▶ [Task prompt]: Return the text of every item below word for word, line by line, and leave the pictures out of your answer.

╭─ Provided records

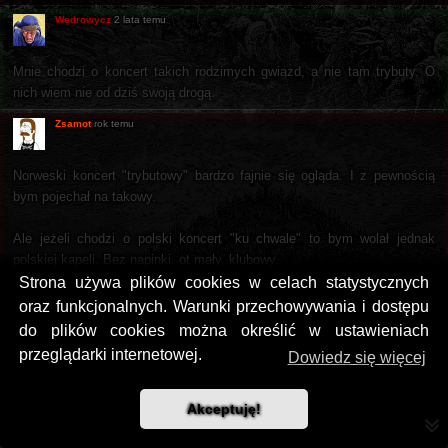
Wędrowycz
2 lata temu
Mnie chodzi o koncert takich rodzimych gwiazd, a nie tam trybuty. O
nich wiem nie od dziś swoją drogą.
Zsamot
rok temu
Norweski koncert "trybutowy" bardzo fajnie się ogląda. I z pewnością
bym pojechał na takowy.
Ale jeżeli chodzi o polski koncert "ku chwale" to bym wolał jednak
polskiej kapeli. Bez napinki, ot mały, klubowy.
Strona używa plików cookies w celach statystycznych
yog
rok temu
oraz funkcjonalnych. Warunki przechowywania i dostępu
do plików cookies można określić w ustawieniach
Ten +/- powyższy tribute będzie też grany na Brutal Assaulcie. A
przeglądarki internetowej.
Dowiedz się więcej
tymczasem...
xD
Akceptuję!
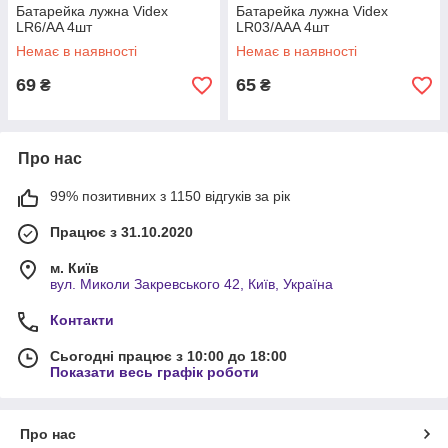
Батарейка лужна Videx
Батарейка лужна Videx
LR6/AA 4шт
LR03/AAA 4шт
Немає в наявності
Немає в наявності
69
65
₴
₴
Про нас
99% позитивних з 1150 відгуків за рік
Працює з 31.10.2020
м. Київ
вул. Миколи Закревського 42, Київ, Україна
Контакти
Сьогодні працює з 10:00 до 18:00
Показати весь графік роботи
Про нас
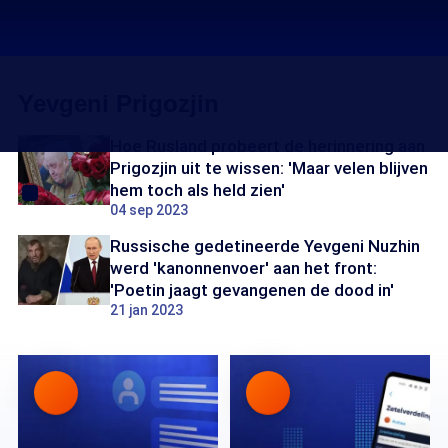
Yevgeni Prigozjin
Hoe Rusland probeert de herinnering aan
Prigozjin uit te wissen: 'Maar velen blijven
hem toch als held zien'
04 sep 2023
Russische gedetineerde Yevgeni Nuzhin
werd 'kanonnenvoer' aan het front:
'Poetin jaagt gevangenen de dood in'
21 jan 2023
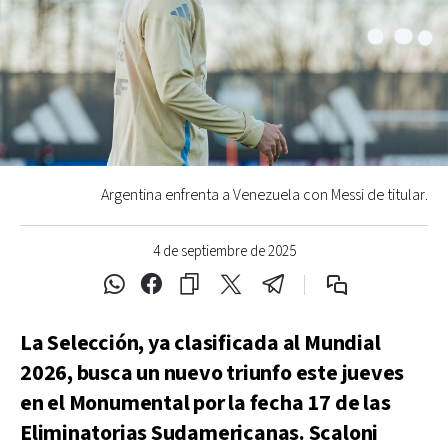
Argentina enfrenta a Venezuela con Messi de titular.
4 de septiembre de 2025
La Selección, ya clasificada al Mundial
2026, busca un nuevo triunfo este jueves
en el Monumental por la fecha 17 de las
Eliminatorias Sudamericanas. Scaloni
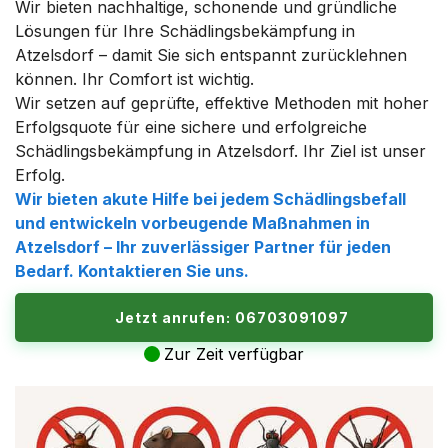
Wir bieten nachhaltige, schonende und gründliche
Lösungen für Ihre Schädlingsbekämpfung in
Atzelsdorf – damit Sie sich entspannt zurücklehnen
können. Ihr Comfort ist wichtig.
Wir setzen auf geprüfte, effektive Methoden mit hoher
Erfolgsquote für eine sichere und erfolgreiche
Schädlingsbekämpfung in Atzelsdorf. Ihr Ziel ist unser
Erfolg.
Wir bieten akute Hilfe bei jedem Schädlingsbefall
und entwickeln vorbeugende Maßnahmen in
Atzelsdorf – Ihr zuverlässiger Partner für jeden
Bedarf. Kontaktieren Sie uns.
Jetzt anrufen: 06703091097
Zur Zeit verfügbar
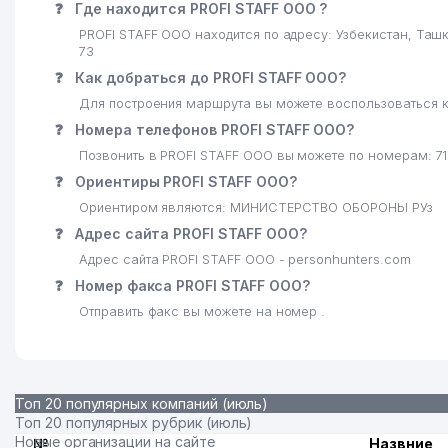
❓
Где находится PROFI STAFF ООО ?
PROFI STAFF ООО находится по адресу: Узбекистан, Та
73
❓
Как добраться до PROFI STAFF ООО?
Для построения маршрута вы можете воспользоваться к
❓
Номера телефонов PROFI STAFF ООО?
Позвонить в PROFI STAFF ООО вы можете по номерам: 71
❓
Ориентиры PROFI STAFF ООО?
Ориентиром являются: МИНИСТЕРСТВО ОБОРОНЫ РУз
❓
Адрес сайта PROFI STAFF ООО?
Адрес сайта PROFI STAFF ООО - personhunters.com
❓
Номер факса PROFI STAFF ООО?
Отправить факс вы можете на номер .
Топ 20 популярных компаний (июль)
Топ 20 популярных рубрик (июль)
Новые организации на сайте
№
Назвние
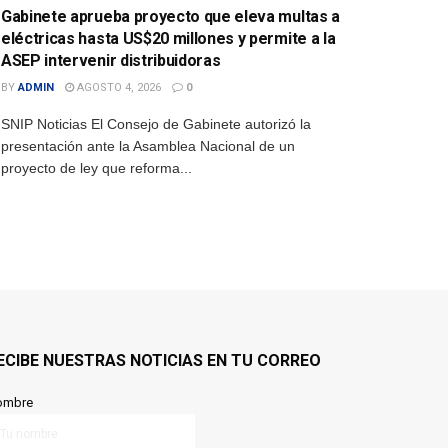
Gabinete aprueba proyecto que eleva multas a
eléctricas hasta US$20 millones y permite a la
ASEP intervenir distribuidoras
BY
ADMIN
AGOSTO 4, 2026
0
SNIP Noticias El Consejo de Gabinete autorizó la
presentación ante la Asamblea Nacional de un
proyecto de ley que reforma...
ECIBE NUESTRAS NOTICIAS EN TU CORREO
ombre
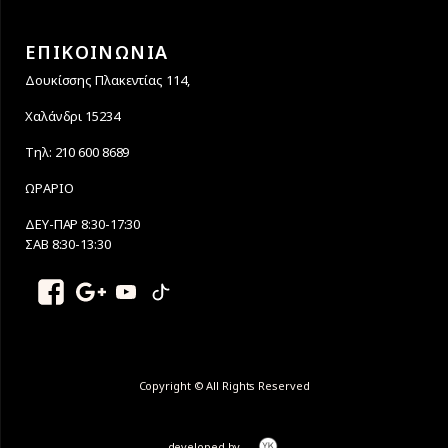
ΕΠΙΚΟΙΝΩΝΙΑ
Δουκίσσης Πλακεντίας 114,
Χαλάνδρι 15234
Τηλ: 210 600 8689
ΩΡΑΡΙΟ
ΔΕΥ-ΠΑΡ 8:30-17:30
ΣΑΒ 8:30-13:30
Copyright © All Rights Reserved
developed by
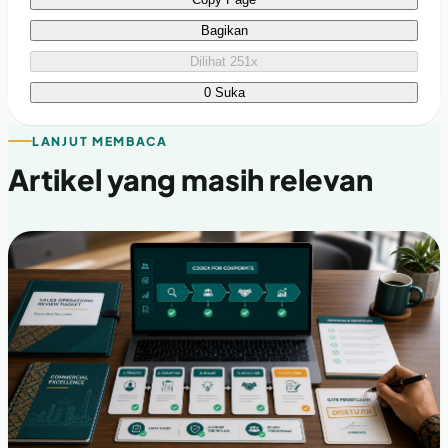
Bagikan
Dilihat 251x
0 Suka
LANJUT MEMBACA
Artikel yang masih relevan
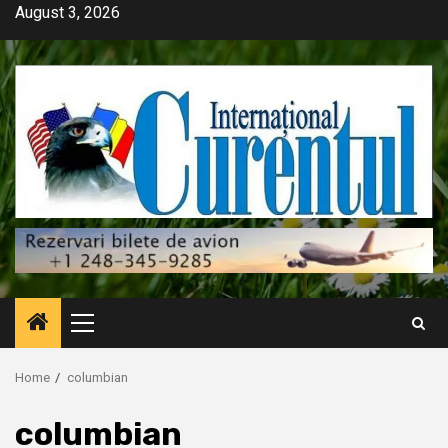
Skip
August 3, 2026
to
content
Primary
Menu
Home
columbian
columbian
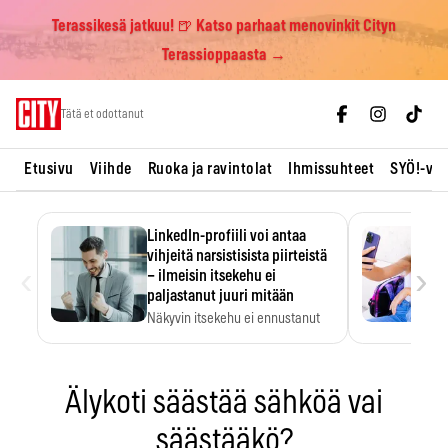
Terassikesä jatkuu! 🍺 Katso parhaat menovinkit Cityn
Terassioppaasta →
Skip
Tätä et odottanut
to
content
Etusivu
Viihde
Ruoka ja ravintolat
Ihmissuhteet
SYÖ!-vii
LinkedIn-profiili voi antaa
vihjeitä narsistisista piirteistä
‹
›
– ilmeisin itsekehu ei
paljastanut juuri mitään
Näkyvin itsekehu ei ennustanut
narsistisia piirteitä.
Älykoti säästää sähköä vai
säästääkö?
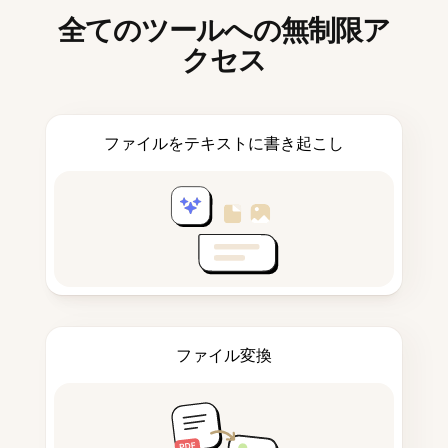
全てのツールへの無制限ア
クセス
ファイルをテキストに書き起こし
ファイル変換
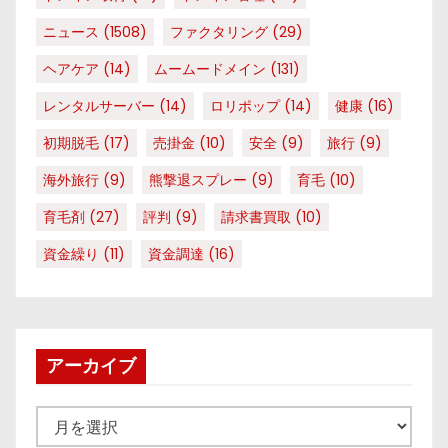
ニュース
(1508)
ファクタリング
(29)
ヘアケア
(14)
ムームードメイン
(131)
レンタルサーバー
(14)
ロリポップ
(14)
健康
(16)
初期脱毛
(17)
売掛金
(10)
安全
(9)
旅行
(9)
海外旅行
(9)
熊撃退スプレー
(9)
育毛
(10)
育毛剤
(27)
評判
(9)
請求書買取
(10)
資金繰り
(11)
資金調達
(16)
アーカイブ
ア
ー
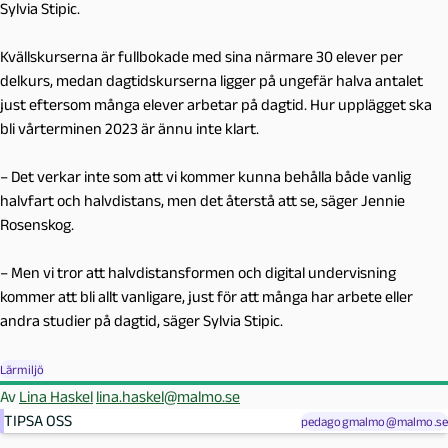
Sylvia Stipic.
Kvällskurserna är fullbokade med sina närmare 30 elever per
delkurs, medan dagtidskurserna ligger på ungefär halva antalet
just eftersom många elever arbetar på dagtid. Hur upplägget ska
bli vårterminen 2023 är ännu inte klart.
–
Det verkar inte som att vi kommer kunna behålla både vanlig
halvfart och halvdistans, men det återstå att se, säger Jennie
Rosenskog.
–
Men vi tror att halvdistansformen och digital undervisning
kommer att bli allt vanligare, just för att många har arbete eller
andra studier på dagtid, säger Sylvia Stipic.
Lärmiljö
Av
Lina Haskel
lina.haskel@malmo.se
TIPSA OSS
pedagogmalmo@malmo.se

╰─

▶ [Response]:
Wędrowycz
2 lata temu
Mnie chodzi o koncert takich rodzimych gwiazd, a nie tam trybuty. O
nich wiem nie od dziś swoją drogą.
Zsamot
rok temu
Norweski koncert "trybutowy" bardzo fajnie się ogląda. I z pewnością
bym pojechał na takowy.
Ale jeżeli chodzi o polski koncert "ku chwale" to bym wolał jednak
polskiej kapeli. Bez napinki, ot mały, klubowy.
Strona używa plików cookies w celach statystycznych
yog
rok temu
oraz funkcjonalnych. Warunki przechowywania i dostępu
do plików cookies można określić w ustawieniach
Ten +/- powyższy tribute będzie też grany na Brutal Assaulcie. A
przeglądarki internetowej.
Dowiedz się więcej
tymczasem...
xD
Akceptuję!
Батарейка лужна Videx
Батарейка лужна Videx
LR6/AA 4шт
LR03/AAA 4шт
Немає в наявності
Немає в наявності
69
65
₴
₴
Про нас
99% позитивних з 1150 відгуків за рік
Працює з 31.10.2020
м. Київ
вул. Миколи Закревського 42, Київ, Україна
Контакти
Сьогодні працює з 10:00 до 18:00
Показати весь графік роботи
Про нас
Yevgeni Prigozjin
Hoe Rusland probeert de herinnering aan
Prigozjin uit te wissen: 'Maar velen blijven
hem toch als held zien'
04 sep 2023
Russische gedetineerde Yevgeni Nuzhin
werd 'kanonnenvoer' aan het front:
'Poetin jaagt gevangenen de dood in'
21 jan 2023
Argentina enfrenta a Venezuela con Messi de titular.
4 de septiembre de 2025
La Selección, ya clasificada al Mundial
2026, busca un nuevo triunfo este jueves
en el Monumental por la fecha 17 de las
Eliminatorias Sudamericanas. Scaloni
Wir bieten nachhaltige, schonende und gründliche
Lösungen für Ihre Schädlingsbekämpfung in
Atzelsdorf – damit Sie sich entspannt zurücklehnen
können. Ihr Comfort ist wichtig.
Wir setzen auf geprüfte, effektive Methoden mit hoher
Erfolgsquote für eine sichere und erfolgreiche
Schädlingsbekämpfung in Atzelsdorf. Ihr Ziel ist unser
Erfolg.
Wir bieten akute Hilfe bei jedem Schädlingsbefall
und entwickeln vorbeugende Maßnahmen in
Atzelsdorf – Ihr zuverlässiger Partner für jeden
Bedarf. Kontaktieren Sie uns.
Jetzt anrufen: 06703091097
Zur Zeit verfügbar
❓
Где находится PROFI STAFF ООО ?
PROFI STAFF ООО находится по адресу: Узбекистан, Та
73
❓
Как добраться до PROFI STAFF ООО?
Для построения маршрута вы можете воспользоваться к
❓
Номера телефонов PROFI STAFF ООО?
Позвонить в PROFI STAFF ООО вы можете по номерам: 71
❓
Ориентиры PROFI STAFF ООО?
Ориентиром являются: МИНИСТЕРСТВО ОБОРОНЫ РУз
❓
Адрес сайта PROFI STAFF ООО?
Адрес сайта PROFI STAFF ООО - personhunters.com
❓
Номер факса PROFI STAFF ООО?
Отправить факс вы можете на номер .
Топ 20 популярных компаний (июль)
Топ 20 популярных рубрик (июль)
Новые организации на сайте
№
Назвние
Gabinete aprueba proyecto que eleva multas a
eléctricas hasta US$20 millones y permite a la
ASEP intervenir distribuidoras
BY
ADMIN
AGOSTO 4, 2026
0
SNIP Noticias El Consejo de Gabinete autorizó la
presentación ante la Asamblea Nacional de un
proyecto de ley que reforma...
ECIBE NUESTRAS NOTICIAS EN TU CORREO
ombre
ΕΠΙΚΟΙΝΩΝΙΑ
Δουκίσσης Πλακεντίας 114,
Χαλάνδρι 15234
Τηλ: 210 600 8689
ΩΡΑΡΙΟ
ΔΕΥ-ΠΑΡ 8:30-17:30
ΣΑΒ 8:30-13:30
Copyright © All Rights Reserved
developed by
Bagikan
Dilihat 251x
0 Suka
LANJUT MEMBACA
Artikel yang masih relevan
Skip
August 3, 2026
to
content
Primary
Menu
Home
columbian
columbian
Terassikesä jatkuu! 🍺 Katso parhaat menovinkit Cityn
Terassioppaasta →
Skip
Tätä et odottanut
to
content
Etusivu
Viihde
Ruoka ja ravintolat
Ihmissuhteet
SYÖ!-vii
LinkedIn-profiili voi antaa
vihjeitä narsistisista piirteistä
‹
›
– ilmeisin itsekehu ei
paljastanut juuri mitään
Näkyvin itsekehu ei ennustanut
narsistisia piirteitä.
Älykoti säästää sähköä vai
säästääkö?
全てのツールへの無制限ア
クセス
ファイルをテキストに書き起こし
ファイル変換
ニュース
(1508)
ファクタリング
(29)
ヘアケア
(14)
ムームードメイン
(131)
レンタルサーバー
(14)
ロリポップ
(14)
健康
(16)
初期脱毛
(17)
売掛金
(10)
安全
(9)
旅行
(9)
海外旅行
(9)
熊撃退スプレー
(9)
育毛
(10)
育毛剤
(27)
評判
(9)
請求書買取
(10)
資金繰り
(11)
資金調達
(16)
アーカイブ
ア
ー
Sylvia Stipic.
Kvällskurserna är fullbokade med sina närmare 30 elever per
delkurs, medan dagtidskurserna ligger på ungefär halva antalet
just eftersom många elever arbetar på dagtid. Hur upplägget ska
bli vårterminen 2023 är ännu inte klart.
–
Det verkar inte som att vi kommer kunna behålla både vanlig
halvfart och halvdistans, men det återstå att se, säger Jennie
Rosenskog.
–
Men vi tror att halvdistansformen och digital undervisning
kommer att bli allt vanligare, just för att många har arbete eller
andra studier på dagtid, säger Sylvia Stipic.
Lärmiljö
Av
Lina Haskel
lina.haskel@malmo.se
TIPSA OSS
pedagogmalmo@malmo.se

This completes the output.